Etanol, Energi Nabati untuk Masa Depan
Bahlil menampik anggapan bahwa etanol bukan pilihan yang baik untuk dicampurkan dalam base fuel atau bahan bakar dasar. Menurutnya, pandangan semacam itu sudah tertinggal jauh, sebab banyak negara lain telah membuktikan efektivitas etanol sebagai bagian dari campuran bahan bakar ramah lingkungan.
“Jadi sangat tidak benar jika ada diskusi, diskusi oleh berbagai kelompok bahwa etanol ini nggak bagus. India sudah pakai E10, Amerika E20, Thailand E20, beberapa negara di Amerika sudah E85. Kita ini jangan selalu berpikir selalu seolah-olah itu ada sesuatu-sesuatu gitu,”
ujarnya.
Etanol, lanjut Bahlil, bukan sekadar cairan pelengkap dalam bahan bakar, melainkan energi nabati yang bersumber dari hasil bumi Indonesia. Ia menjelaskan, bahan baku etanol seperti jagung, tebu, dan singkong justru bisa menghidupkan ekonomi daerah dan membuka banyak peluang kerja baru.
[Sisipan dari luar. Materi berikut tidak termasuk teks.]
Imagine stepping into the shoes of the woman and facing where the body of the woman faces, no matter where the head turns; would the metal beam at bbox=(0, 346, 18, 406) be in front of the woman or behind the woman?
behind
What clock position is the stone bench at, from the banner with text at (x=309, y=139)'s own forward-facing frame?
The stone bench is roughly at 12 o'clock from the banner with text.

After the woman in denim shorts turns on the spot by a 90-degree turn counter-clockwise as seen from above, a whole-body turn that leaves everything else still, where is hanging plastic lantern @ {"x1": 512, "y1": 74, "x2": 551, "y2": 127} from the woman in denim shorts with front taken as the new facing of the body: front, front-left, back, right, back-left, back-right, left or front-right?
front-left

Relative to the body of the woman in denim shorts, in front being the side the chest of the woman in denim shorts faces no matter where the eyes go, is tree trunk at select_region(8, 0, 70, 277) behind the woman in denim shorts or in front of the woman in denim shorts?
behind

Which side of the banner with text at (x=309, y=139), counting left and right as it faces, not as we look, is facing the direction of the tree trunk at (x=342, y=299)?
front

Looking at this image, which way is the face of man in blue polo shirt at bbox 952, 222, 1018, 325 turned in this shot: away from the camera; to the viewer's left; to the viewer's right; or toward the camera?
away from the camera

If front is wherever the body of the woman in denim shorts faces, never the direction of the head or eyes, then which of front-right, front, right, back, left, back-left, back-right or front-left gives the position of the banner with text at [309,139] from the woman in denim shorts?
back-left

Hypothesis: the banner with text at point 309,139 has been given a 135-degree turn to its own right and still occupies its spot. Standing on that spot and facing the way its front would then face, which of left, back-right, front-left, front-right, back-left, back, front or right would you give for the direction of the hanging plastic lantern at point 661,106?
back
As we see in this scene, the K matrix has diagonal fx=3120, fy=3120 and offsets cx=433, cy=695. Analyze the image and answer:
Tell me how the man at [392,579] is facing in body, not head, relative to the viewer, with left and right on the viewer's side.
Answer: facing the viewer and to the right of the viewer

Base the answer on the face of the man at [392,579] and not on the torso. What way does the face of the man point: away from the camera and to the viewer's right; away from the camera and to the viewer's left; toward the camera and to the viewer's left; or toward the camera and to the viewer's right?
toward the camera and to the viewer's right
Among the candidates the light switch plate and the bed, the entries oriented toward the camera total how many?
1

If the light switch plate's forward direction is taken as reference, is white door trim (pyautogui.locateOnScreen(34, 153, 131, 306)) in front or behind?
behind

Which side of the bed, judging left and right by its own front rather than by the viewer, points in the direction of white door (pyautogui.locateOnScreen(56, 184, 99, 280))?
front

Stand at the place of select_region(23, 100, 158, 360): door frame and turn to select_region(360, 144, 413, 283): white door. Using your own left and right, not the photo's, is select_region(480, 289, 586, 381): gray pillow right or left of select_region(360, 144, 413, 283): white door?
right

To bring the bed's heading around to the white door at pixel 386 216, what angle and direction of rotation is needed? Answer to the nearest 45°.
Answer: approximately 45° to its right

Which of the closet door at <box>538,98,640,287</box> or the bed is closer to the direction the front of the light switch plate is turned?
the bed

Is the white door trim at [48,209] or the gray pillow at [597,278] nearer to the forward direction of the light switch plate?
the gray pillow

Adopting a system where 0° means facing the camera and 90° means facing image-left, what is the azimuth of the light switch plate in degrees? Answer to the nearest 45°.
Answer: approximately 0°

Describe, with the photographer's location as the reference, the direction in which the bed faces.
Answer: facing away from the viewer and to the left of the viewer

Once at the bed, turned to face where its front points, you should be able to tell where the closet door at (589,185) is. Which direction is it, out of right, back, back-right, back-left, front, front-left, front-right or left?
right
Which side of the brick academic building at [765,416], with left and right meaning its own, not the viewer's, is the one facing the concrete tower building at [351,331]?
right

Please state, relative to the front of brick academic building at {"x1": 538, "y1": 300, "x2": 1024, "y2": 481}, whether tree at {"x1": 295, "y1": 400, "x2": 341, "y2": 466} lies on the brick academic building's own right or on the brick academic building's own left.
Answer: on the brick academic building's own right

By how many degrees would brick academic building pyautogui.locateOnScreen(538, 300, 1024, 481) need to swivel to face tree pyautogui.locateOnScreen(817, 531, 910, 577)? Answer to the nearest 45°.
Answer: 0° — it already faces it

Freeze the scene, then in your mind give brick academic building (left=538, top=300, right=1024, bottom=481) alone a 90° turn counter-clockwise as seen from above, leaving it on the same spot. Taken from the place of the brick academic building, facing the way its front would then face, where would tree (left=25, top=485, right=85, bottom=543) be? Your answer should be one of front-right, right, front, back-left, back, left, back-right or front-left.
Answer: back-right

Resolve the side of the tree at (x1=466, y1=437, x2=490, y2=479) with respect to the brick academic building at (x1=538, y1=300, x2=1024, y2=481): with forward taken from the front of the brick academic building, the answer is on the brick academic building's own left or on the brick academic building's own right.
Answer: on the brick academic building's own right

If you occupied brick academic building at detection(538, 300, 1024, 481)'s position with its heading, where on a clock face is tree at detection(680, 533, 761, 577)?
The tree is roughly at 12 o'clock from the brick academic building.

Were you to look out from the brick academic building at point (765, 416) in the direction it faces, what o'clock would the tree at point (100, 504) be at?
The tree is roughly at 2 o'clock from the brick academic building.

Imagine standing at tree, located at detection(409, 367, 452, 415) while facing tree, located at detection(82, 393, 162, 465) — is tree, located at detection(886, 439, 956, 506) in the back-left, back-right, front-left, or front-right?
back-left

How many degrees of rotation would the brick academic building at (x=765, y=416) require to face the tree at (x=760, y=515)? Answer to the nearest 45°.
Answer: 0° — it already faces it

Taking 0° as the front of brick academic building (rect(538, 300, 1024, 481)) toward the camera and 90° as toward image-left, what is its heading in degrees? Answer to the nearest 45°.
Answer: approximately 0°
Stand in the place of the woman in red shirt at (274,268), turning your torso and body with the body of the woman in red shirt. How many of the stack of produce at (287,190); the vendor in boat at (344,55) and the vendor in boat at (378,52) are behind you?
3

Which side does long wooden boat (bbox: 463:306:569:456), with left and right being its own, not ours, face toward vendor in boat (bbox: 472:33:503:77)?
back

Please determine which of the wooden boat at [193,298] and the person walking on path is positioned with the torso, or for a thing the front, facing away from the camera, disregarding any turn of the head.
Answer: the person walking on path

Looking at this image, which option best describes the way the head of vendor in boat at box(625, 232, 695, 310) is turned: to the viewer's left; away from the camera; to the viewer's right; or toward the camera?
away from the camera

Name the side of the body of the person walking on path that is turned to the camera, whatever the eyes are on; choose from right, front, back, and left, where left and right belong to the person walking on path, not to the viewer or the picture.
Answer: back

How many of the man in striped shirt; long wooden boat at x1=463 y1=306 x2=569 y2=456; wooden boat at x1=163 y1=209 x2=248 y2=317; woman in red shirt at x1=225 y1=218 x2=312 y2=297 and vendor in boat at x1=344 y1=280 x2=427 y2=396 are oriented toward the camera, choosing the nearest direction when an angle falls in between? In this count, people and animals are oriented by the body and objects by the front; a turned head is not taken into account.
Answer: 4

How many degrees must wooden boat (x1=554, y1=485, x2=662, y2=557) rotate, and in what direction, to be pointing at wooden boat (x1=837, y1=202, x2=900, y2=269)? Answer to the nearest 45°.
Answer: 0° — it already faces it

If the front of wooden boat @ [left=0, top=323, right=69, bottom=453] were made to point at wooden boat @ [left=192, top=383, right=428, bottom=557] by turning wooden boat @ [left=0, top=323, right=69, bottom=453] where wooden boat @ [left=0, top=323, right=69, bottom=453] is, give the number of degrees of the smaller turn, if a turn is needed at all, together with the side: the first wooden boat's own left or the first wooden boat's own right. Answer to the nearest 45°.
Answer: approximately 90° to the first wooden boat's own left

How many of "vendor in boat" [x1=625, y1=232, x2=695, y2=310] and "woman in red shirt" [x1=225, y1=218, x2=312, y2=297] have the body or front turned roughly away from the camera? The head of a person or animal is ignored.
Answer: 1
“Etanol ini bahan bakunya dari jagung, tebu, singkong dan ini tidak hanya sekedaar untuk mempertahankan energi kita. Tapi juga menciptakan lapangan kerja dan instrumen pertumbuhan yang bisa kita lakukan di daerah-daerah,”
katanya menegaskan.
Dari B40 ke E10: Transisi Energi yang Terukur
Pemerintah tengah menyiapkan mandatori bahan bakar campuran etanol 10% (E10) yang akan diberlakukan pada tahun 2027. Langkah ini merupakan kelanjutan dari keberhasilan program B40 — campuran biodiesel yang telah terbukti mampu menekan impor solar dan memperkuat ketahanan energi nasional.
Bahlil menjelaskan bahwa pola keberhasilan tersebut akan diterapkan juga di sektor bensin, dengan cara mendorong pemanfaatan etanol secara lebih luas.
“Sekarang kita mau bikin di bensin, caranya gimana biar nggak impor? Kita dorong E10 dan E20. Etanol,”
kata Bahlil.
Pernyataan itu menggambarkan visi jangka panjang pemerintah untuk mengurangi ketergantungan pada impor bahan bakar fosil, sekaligus memperkuat kedaulatan energi nasional melalui pemanfaatan sumber daya lokal.
Seruan untuk Kemandirian dan Sinergi
Langkah Bahlil tidak hanya berbicara soal teknologi bahan bakar, tetapi juga tentang cara berpikir baru dalam mengelola energi. Ia mendorong agar pihak swasta tidak hanya berorientasi pada keuntungan semata, melainkan turut menjaga keseimbangan antara kepentingan bisnis dan keberlanjutan nasional.
Melalui kebijakan etanol, Indonesia diharapkan dapat memasuki babak baru dalam perjalanan menuju ekonomi hijau — di mana energi bukan lagi sekadar komoditas, melainkan simbol kemandirian bangsa.
Dengan begitu, seruan Bahlil agar SPBU swasta tidak “memaksakan kehendak” menjadi lebih dari sekadar peringatan. Itu adalah ajakan untuk berpikir selaras dengan arah kebijakan energi nasional, agar roda industri dan lingkungan dapat berputar beriringan, bukan saling bertabrakan.